The ‘SNL’ Cartoon That Gave the Middle Finger to NBC Owner General Electric

The ‘SNL’ Cartoon That Gave the Middle Finger to NBC Owner General Electric

One of Robert Smigel’s “TV Funhouse” cartoons on Saturday Night Live was so outrageous and so pointed in its criticism of NBC owner General Electric that it only aired once, with the bit yoinked from future reruns. “What always amazed me,” wrote Smigel in an Instagram post, “was that NBC let it on in the first place.”

What got NBC’s (and GE’s) undies in a bundle? The offending animation was an homage to Schoolhouse Rock, the 1970s series of cartoons that explained things like history, science, civics and math to Saturday morning viewers on a Fruity Pebbles sugar high. Smigel’s Conspiracy Theory Rock taught something else entirely — how large corporations, including GE, conspire to control American minds through a media-opoly. Here’s how the story begins, as explained by these cheerful lyrics:

Singers: The whole media’s controlled by a few corporations / Thanks to deregulation by the FCC.

Hippie: You mean Disney, Fox, Westinghouse and good ol’ GE?

Singers: They own networks from CBS to CNBC.

Hippie: They can use them to say whatever they please / And put down the opinions of anyone who disagrees.

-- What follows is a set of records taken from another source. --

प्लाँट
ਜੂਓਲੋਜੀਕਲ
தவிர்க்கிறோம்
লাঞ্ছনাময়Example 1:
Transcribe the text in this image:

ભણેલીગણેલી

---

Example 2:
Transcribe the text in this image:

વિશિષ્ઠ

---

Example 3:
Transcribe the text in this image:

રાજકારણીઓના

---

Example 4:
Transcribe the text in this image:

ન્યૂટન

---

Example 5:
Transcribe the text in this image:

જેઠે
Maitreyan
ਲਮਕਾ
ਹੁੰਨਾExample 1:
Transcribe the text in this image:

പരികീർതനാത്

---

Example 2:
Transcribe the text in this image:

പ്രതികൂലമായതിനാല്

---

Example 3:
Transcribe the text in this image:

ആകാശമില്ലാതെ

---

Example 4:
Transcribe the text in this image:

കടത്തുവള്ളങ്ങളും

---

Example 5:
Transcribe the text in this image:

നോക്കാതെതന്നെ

Singers: Or stuff about PCBs. 

Hippie: What are PCBs?

Singers: They come from electric power plants built by Westinghouse and GE.

Hippie: They can give you lots of cancer / That can hurt your body.

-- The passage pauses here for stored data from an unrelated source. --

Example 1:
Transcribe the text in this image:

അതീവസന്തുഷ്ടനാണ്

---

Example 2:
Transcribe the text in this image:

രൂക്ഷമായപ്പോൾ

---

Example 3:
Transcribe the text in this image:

You get the idea. Smigel even blames General Electric for firing Norm Macdonald over his O.J. Simpson jokes. Speaking of jokes, the cartoon is interrupted by a fake “Please Stand By” slate when the pointed satire goes too far, thumbing its nose at network censors enforcing the corporate will. But somehow, those same censors approved the bit to air on a 1998 episode with Julianne Moore as host.

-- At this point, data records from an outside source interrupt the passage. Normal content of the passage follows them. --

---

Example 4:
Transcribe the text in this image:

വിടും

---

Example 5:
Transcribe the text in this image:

That proved to be one airing too many.  When the episode was rerun a few months later, Conspiracy Theory Rock was missing. It doesn’t take a genius to figure out why, but Lorne Michaels tried to take the fall, telling The Nation that while “it’s unusual to excise portions of a rerun,” he made the decision to cut this particular TV Funhouse because “I didn’t think it worked comedically.” No one from NBC or GE had anything to do with the decision, Michaels insisted. (Sure, they didn’t.)

According to the book Saturday Night Live FAQ, NBC President Robert Wright was upset that the cartoon had aired. GE, unsurprisingly, had a similar negative reaction. In Smigel’s memory, Michaels purposely had placed Conspiracy Theory Rock late in the episode’s original airing since Wright usually turned off the show after Weekend Update. That night, the NBC prez couldn’t sleep and saw it anyway. “Months passed, and all was calm until Adam McKay approached me,” Smigel wrote on Instagram. An angry SNL staffer told McKay that the cartoon was replaced by a second Backstreet Boys song, “which had no mentions of GE polluting the environment.” 

Smigel more or less expected it, but “Adam was fired up. He leaked the story to a few TV journalists who’d written about the cartoons, NBC claimed it wasn’t funny (not that it was) and that’s why people know & still talk about it today.”

There’s at least one consolation, Smigel maintained. Conspiracy Theory Rock did make it on the Best of TV Funhouse DVD, “so since 2006, it’s only been kinda banned.”